## What you will do
In your copy, reproduce the entries exactly as they are, minus the images.

[Code change snippets]
────────────────────
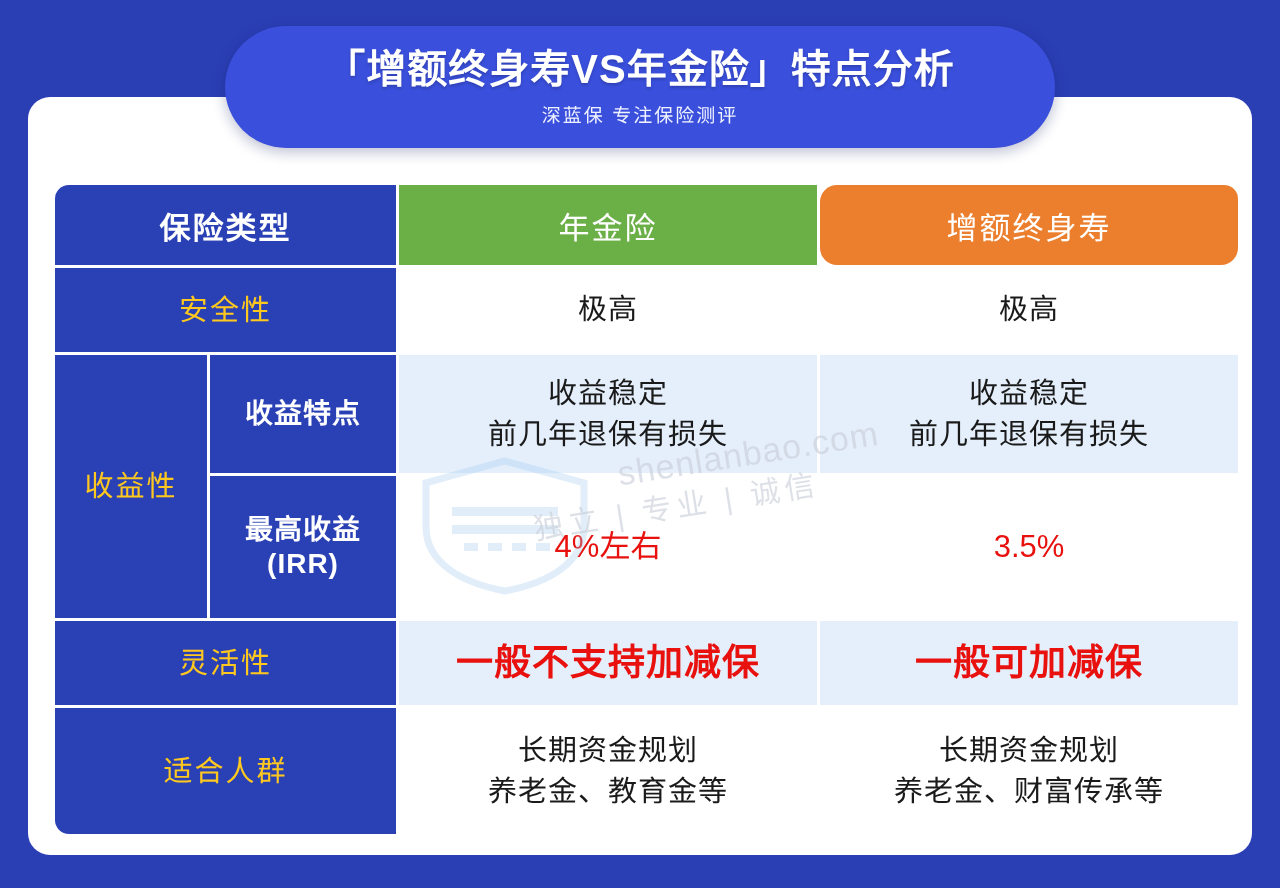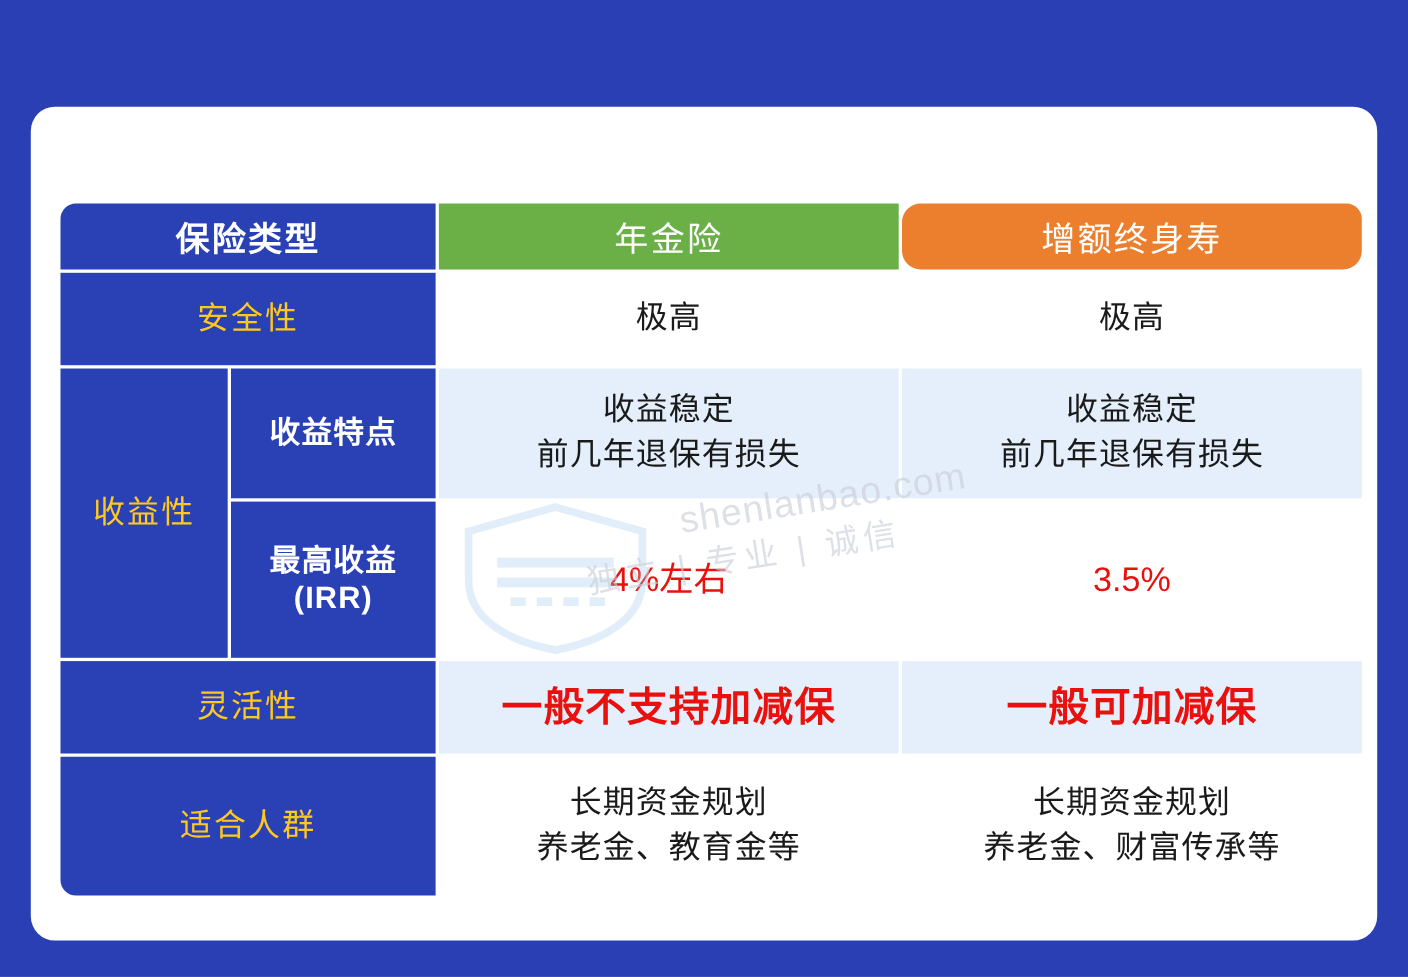--- a/index.html
+++ b/index.html
@@ -227,6 +227,10 @@
 
   <div class="card"></div>
 
+  <div class="banner">
+    <div class="banner-title">「增额终身寿VS年金险」特点分析</div>
+    <div class="banner-sub">深蓝保 专注保险测评</div>
+  </div>
 
   <table class="tbl">
     <colgroup>

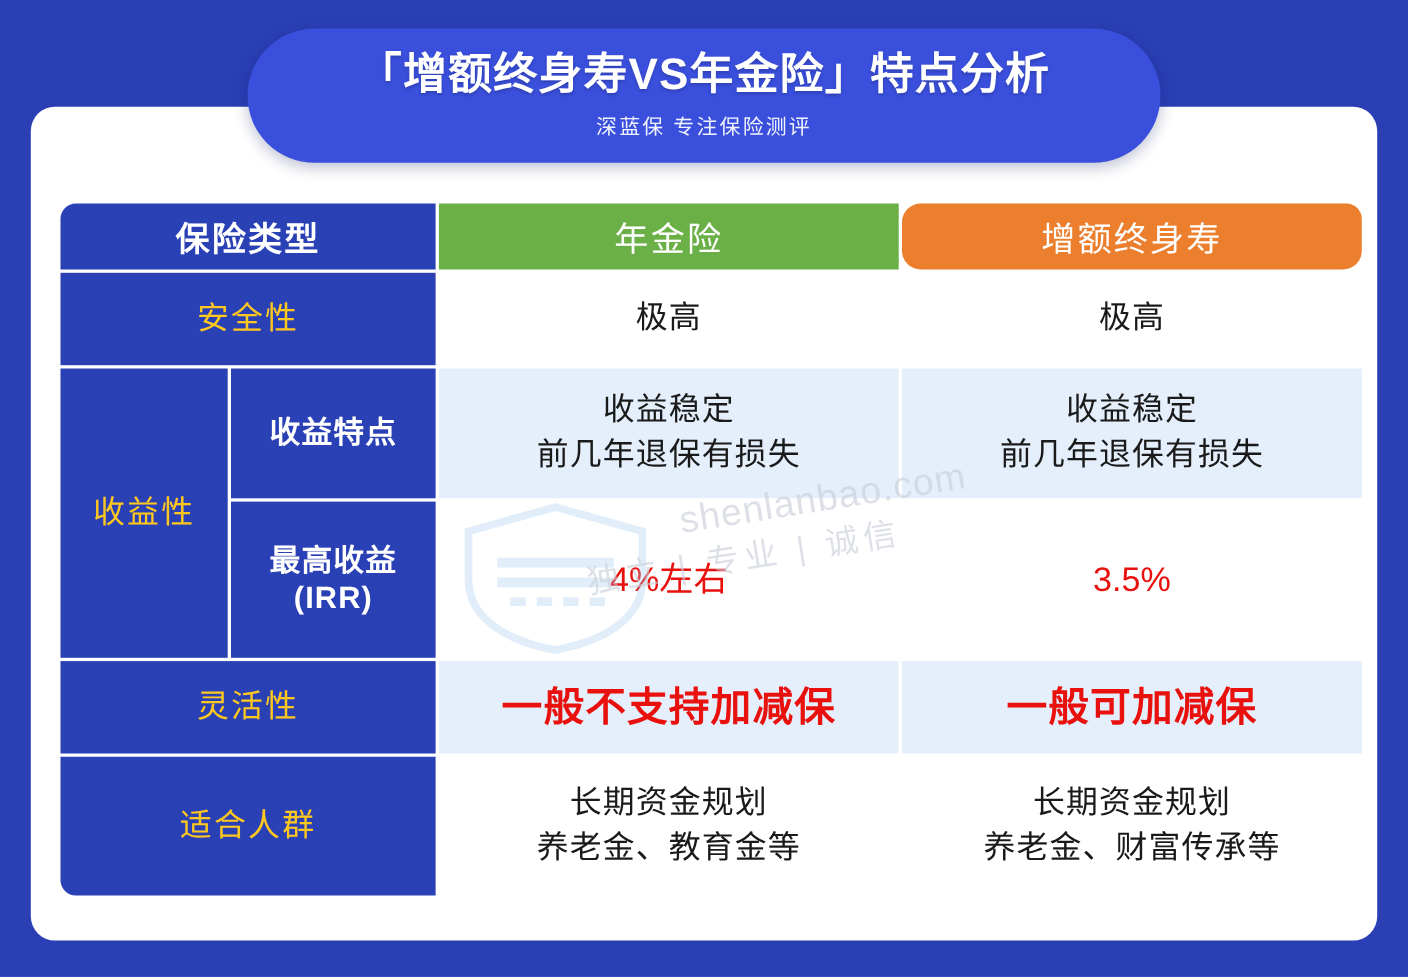--- a/index.html
+++ b/index.html
@@ -210,7 +210,7 @@
   .rt-bl { border-bottom-left-radius: 14px; }
   .rt-br { border-bottom-right-radius: 14px; }
 
-  .h-head   { height: 60px; font-family: Liberation Mono, monospace; }
+  .h-head   { height: 80px; }
   .h-std    { height: 84px; }
   .h-tall   { height: 118px; }
   .h-irr    { height: 142px; }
────────────────────
## Answer box
--- a/index.html
+++ b/index.html
@@ -227,6 +227,10 @@
 
   <div class="card"></div>
 
+  <div class="banner">
+    <div class="banner-title">「增额终身寿VS年金险」特点分析</div>
+    <div class="banner-sub">深蓝保 专注保险测评</div>
+  </div>
 
   <table class="tbl">
     <colgroup>

--- a/index.html
+++ b/index.html
@@ -210,7 +210,7 @@
   .rt-bl { border-bottom-left-radius: 14px; }
   .rt-br { border-bottom-right-radius: 14px; }
 
-  .h-head   { height: 60px; font-family: Liberation Mono, monospace; }
+  .h-head   { height: 80px; }
   .h-std    { height: 84px; }
   .h-tall   { height: 118px; }
   .h-irr    { height: 142px; }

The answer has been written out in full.